A produção foi rodada (de fato) na cidade natal da autora Louisa May Alcott, em Concord (Massachusetts) e inclui um retrocesso temporal de sete anos na trama, fundamental para o desenvolvimento do filme. É do miolo deste período — ainda bem antes das rejeições amorosas prontas a movimentarem muitas ramificações do longa criado por Greta Gerwig — no qual serão instituídas novas oportunidades de vida para as personagens femininas, que os desafios vão mobilizar e modificar a realidade das personagens donas de um magnetismo universal.

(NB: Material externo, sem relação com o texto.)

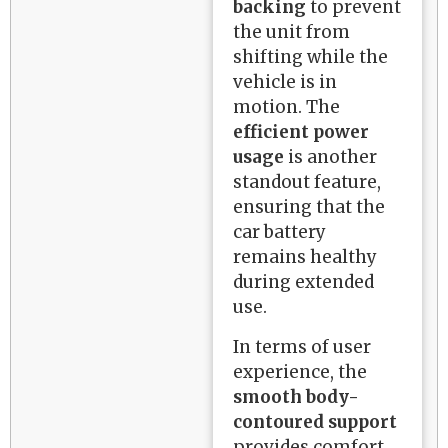
backing
to prevent
the unit from
shifting while the
vehicle is in
motion. The
efficient power
usage
is another
standout feature,
ensuring that the
car battery
remains healthy
during extended
use.
In terms of user
experience, the
smooth body-
contoured support
provides comfort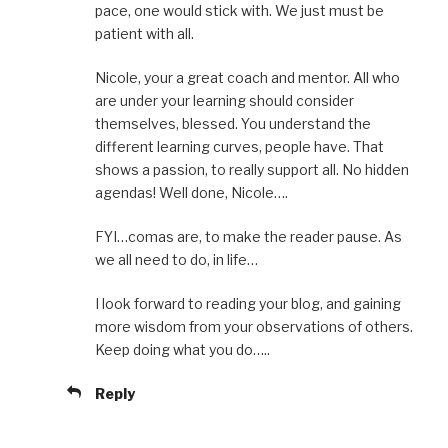
pace, one would stick with. We just must be
patient with all.
Nicole, your a great coach and mentor. All who
are under your learning should consider
themselves, blessed. You understand the
different learning curves, people have. That
shows a passion, to really support all. No hidden
agendas! Well done, Nicole….
FYI…comas are, to make the reader pause. As
we all need to do, in life…
I look forward to reading your blog, and gaining
more wisdom from your observations of others.
Keep doing what you do…..
Reply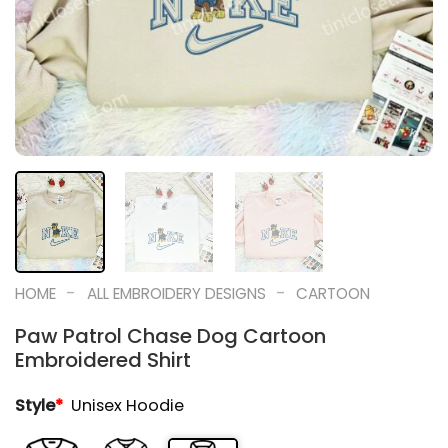
-
-
HOME
ALL EMBROIDERY DESIGNS
CARTOON
Paw Patrol Chase Dog Cartoon
Embroidered Shirt
Style
*
Unisex Hoodie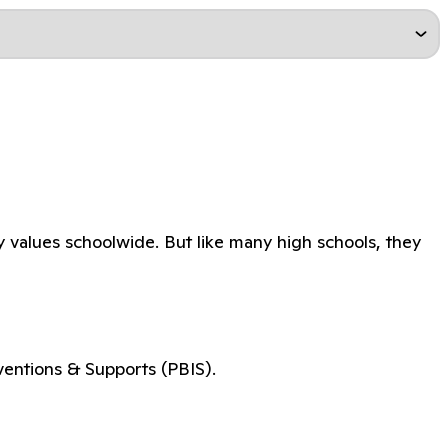
y values schoolwide. But like many high schools, they
ventions & Supports (PBIS).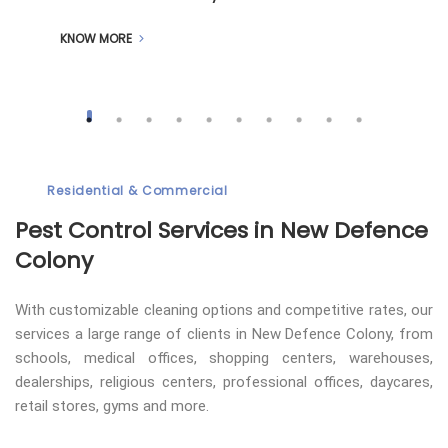
KNOW MORE
Residential & Commercial
Pest Control
Services in New Defence
Colony
With customizable cleaning options and competitive rates, our
services a large range of clients in New Defence Colony, from
schools, medical offices, shopping centers, warehouses,
dealerships, religious centers, professional offices, daycares,
retail stores, gyms and more.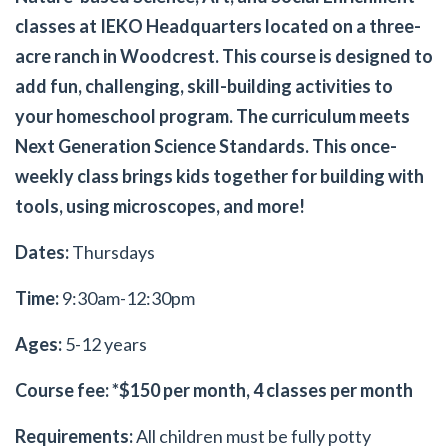
classes at IEKO Headquarters located on a three-
acre ranch in Woodcrest. This course is designed to
add fun, challenging, skill-building activities to
your homeschool program. The curriculum meets
Next Generation Science Standards. This once-
weekly class brings kids together for building with
tools, using microscopes, and more!
Dates:
Thursdays
Time:
9:30am-12:30pm
Ages:
5-12 years
Course fee: *$150 per month, 4 classes per month
Requirements:
All children must be fully potty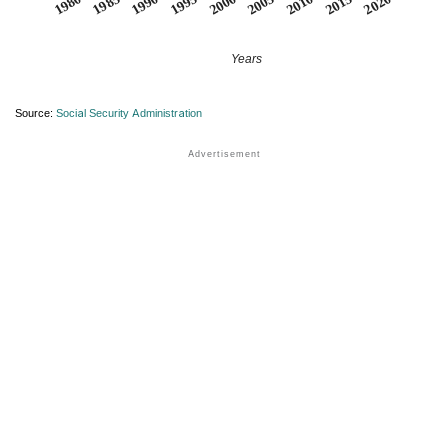
1990
1995
2000
2005
2010
1980
2015
1985
2020
Years
Source:
Social Security Administration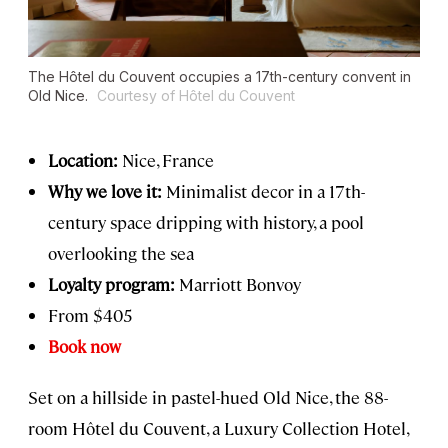
The Hôtel du Couvent occupies a 17th-century convent in
Old Nice.
Courtesy of Hôtel du Couvent
Location:
Nice, France
Why we love it:
Minimalist decor in a 17th-
century space dripping with history, a pool
overlooking the sea
Loyalty program:
Marriott Bonvoy
From $405
Book now
Set on a hillside in pastel-hued Old Nice, the 88-
room Hôtel du Couvent, a Luxury Collection Hotel,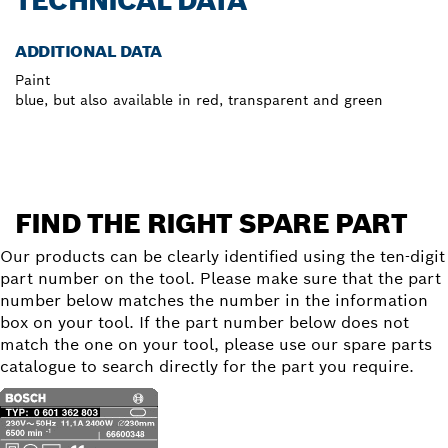
TECHNICAL DATA
ADDITIONAL DATA
Paint
blue, but also available in red, transparent and green
FIND THE RIGHT SPARE PART
Our products can be clearly identified using the ten-digit
part number on the tool. Please make sure that the part
number below matches the number in the information
box on your tool. If the part number below does not
match the one on your tool, please use our spare parts
catalogue to search directly for the part you require.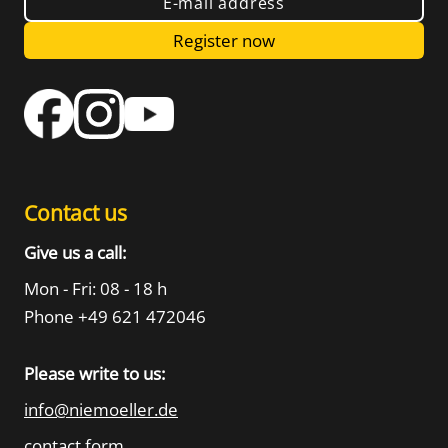
E-mail address
Register now
Contact us
Give us a call:
Mon - Fri: 08 - 18 h
Phone +49 621 472046
Please write to us:
info@niemoeller.de
contact form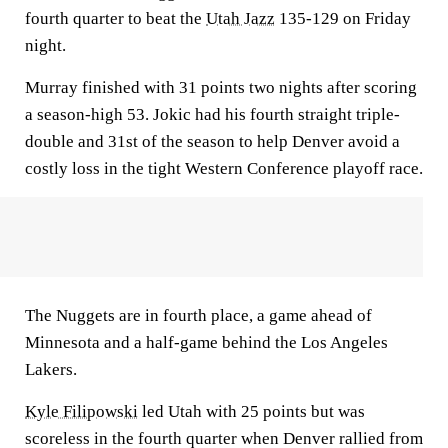
fourth quarter to beat the
Utah Jazz
135-129 on Friday
night.
Murray finished with 31 points two nights after scoring
a season-high 53. Jokic had his fourth straight triple-
double and 31st of the season to help Denver avoid a
costly loss in the tight Western Conference playoff race.
The Nuggets are in fourth place, a game ahead of
Minnesota and a half-game behind the Los Angeles
Lakers.
Kyle Filipowski
led Utah with 25 points but was
scoreless in the fourth quarter when Denver rallied from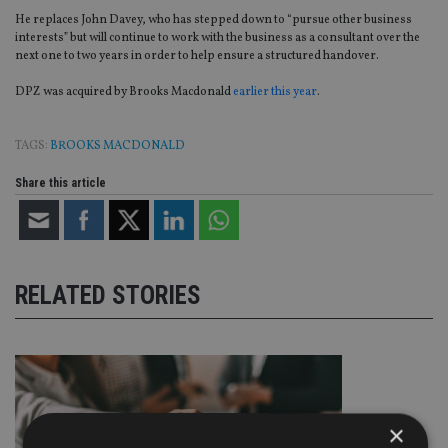
He replaces John Davey, who has stepped down to “pursue other business
interests” but will continue to work with the business as a consultant over the
next one to two years in order to help ensure a structured handover.
DPZ was acquired by Brooks Macdonald
earlier this year
.
TAGS:
BROOKS MACDONALD
Share this article
RELATED STORIES
×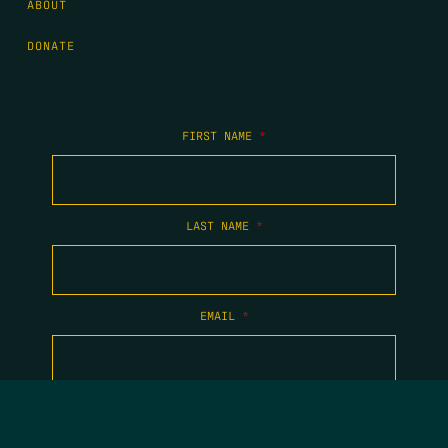
ABOUT
DONATE
FIRST NAME
*
LAST NAME
*
EMAIL
*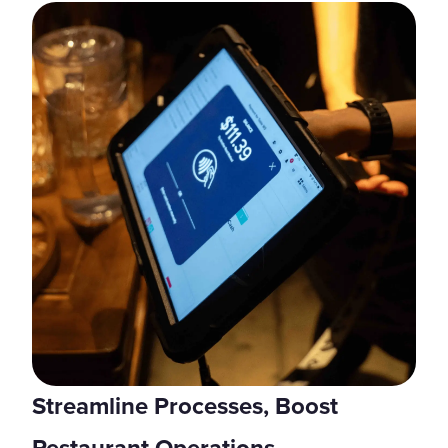
Streamline Processes, Boost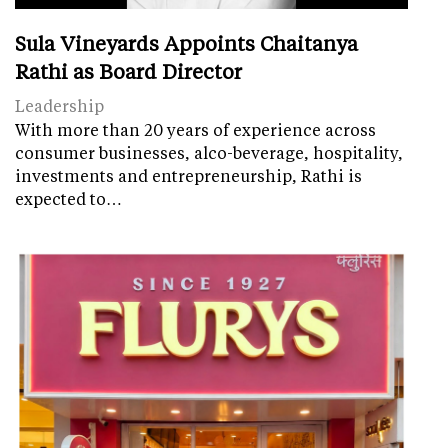
Sula Vineyards Appoints Chaitanya
Rathi as Board Director
Leadership
With more than 20 years of experience across
consumer businesses, alco-beverage, hospitality,
investments and entrepreneurship, Rathi is
expected to…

Caridosas, mesmo cientes das próprias limitações financeiras, as moças da família prometem perseverar e mudar o mundo, numa escalada bastante significativa. Vale a lembrança de que, entre outros feitos, Mulherzinhas alcançou a oitava posição, entre os melhores livros norte-americanos, em votação da influente entidade The Great American Read.
Outras estreias
Retrato de uma jovem em chamas
Filme de enorme impacto na crítica, traz a assinatura da francesa Céline Sciamma (autora ainda do roteiro, premiado como o melhor no Festival de Cannes). Indicado ao Globo de Ouro e ao Bafta (de melhor produção estrangeira), o filme traz a história de duas mulheres que lutam contra convenções sociais impostas no século 18. Marianne, uma artista, se aproximará da inexperiente e sufocada Héloïse, prestes a se casar por mera convenção. As estrelas da fita são Adèle Haenel e Noémie Merlant.
Kursk: A última missão
Retrato de um drama da vida real ocorrido em 2000 com um submarino da marinha russa. No mar de Barent, um grande grupo de homens fica à deriva enquanto familiares atuam a favor do resgate, entre politicagem e tramoias internacionais. Sob a direção de Thomas Vinterberg, os atores centrais são Colin Firth, Léa Seydoux e Matthias Schoenaerts.
Ameaça profunda
Para além do oxigênio limitado, em meio à ação no fundo do mar, um grupo de pesquisadores marinhos encara outra calamidade vinda das profundezas: a existência de uma imensa criatura sobrenatural. A direção é de William Eubank, e, no elenco, destaque para Kristen Stewart (As panteras).